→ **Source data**
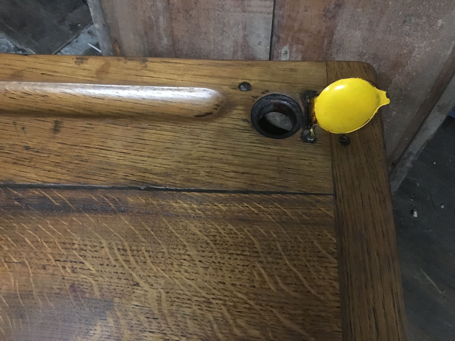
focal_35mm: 29
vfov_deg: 48.2
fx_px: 381
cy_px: 170
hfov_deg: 61.7
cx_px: 228
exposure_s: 1/17
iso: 640
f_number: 2.2
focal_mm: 4.15
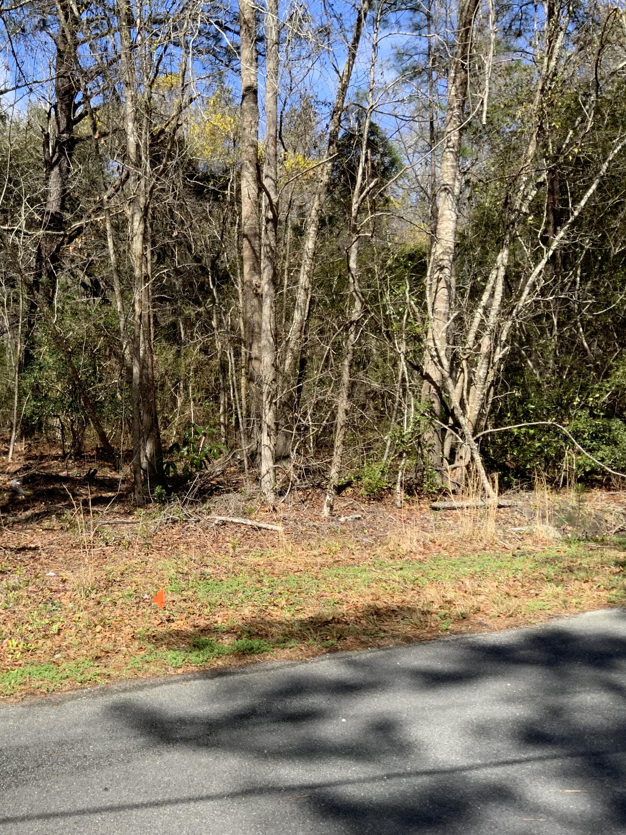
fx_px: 940
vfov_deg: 47.9
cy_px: 416
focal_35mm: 39
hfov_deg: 35.5
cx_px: 118
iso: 16
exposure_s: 1/412
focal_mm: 3
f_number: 1.8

→ **Work task**
Once the pictures are removed, print all the remaining data exactly as it stands.

→ **Output**
focal_35mm: 29
vfov_deg: 48.2
fx_px: 381
cy_px: 170
hfov_deg: 61.7
cx_px: 228
exposure_s: 1/17
iso: 640
f_number: 2.2
focal_mm: 4.15
fx_px: 940
vfov_deg: 47.9
cy_px: 416
focal_35mm: 39
hfov_deg: 35.5
cx_px: 118
iso: 16
exposure_s: 1/412
focal_mm: 3
f_number: 1.8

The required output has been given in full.